Data items:

+ + + +

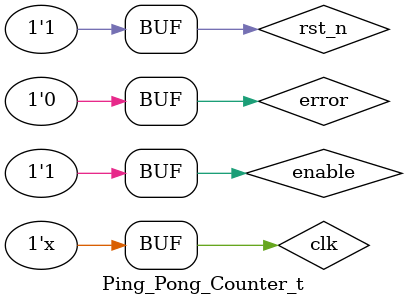
<source format=v>
`timescale 1ns/1ps
module Ping_Pong_Counter_t;
reg clk=1'b0, rst_n=1'b1;
reg enable=1'b0;
wire direction;
wire [3:0] out;

reg error;
parameter cycle =2;

always #(cycle/2) clk=~clk;
Ping_Pong_Counter ping_ping_cnt(
    .clk(clk), 
    .rst_n(rst_n), 
    .enable(enable), 
    .direction(direction), 
    .out(out)
);
initial begin
    error=1'b0;
    rst_n=1'b0;
    enable=1'b0;
    #(4*cycle);
    
    rst_n=1'b1;
    enable=1'b1;
    #(4*cycle);
    repeat (2**4) begin
        #cycle;
    end
    
    enable=1'b0;
    #(4*cycle);
    repeat (2**2) begin
        #cycle;
    end
    
    enable=1'b1;
    #(4*cycle);
    repeat (2**4) begin
        #cycle;
    end
    
    rst_n=1'b0;
    #(4*cycle);
    rst_n=1'b1;
    #(4*cycle);
    repeat (2**4) begin
        #cycle;
    end
end
endmodule
</source>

+ + + +

With all pictures omitted, repeat every record above word for word.

<source format=v>
`timescale 1ns/1ps
module Ping_Pong_Counter_t;
reg clk=1'b0, rst_n=1'b1;
reg enable=1'b0;
wire direction;
wire [3:0] out;

reg error;
parameter cycle =2;

always #(cycle/2) clk=~clk;
Ping_Pong_Counter ping_ping_cnt(
    .clk(clk), 
    .rst_n(rst_n), 
    .enable(enable), 
    .direction(direction), 
    .out(out)
);
initial begin
    error=1'b0;
    rst_n=1'b0;
    enable=1'b0;
    #(4*cycle);
    
    rst_n=1'b1;
    enable=1'b1;
    #(4*cycle);
    repeat (2**4) begin
        #cycle;
    end
    
    enable=1'b0;
    #(4*cycle);
    repeat (2**2) begin
        #cycle;
    end
    
    enable=1'b1;
    #(4*cycle);
    repeat (2**4) begin
        #cycle;
    end
    
    rst_n=1'b0;
    #(4*cycle);
    rst_n=1'b1;
    #(4*cycle);
    repeat (2**4) begin
        #cycle;
    end
end
endmodule
</source>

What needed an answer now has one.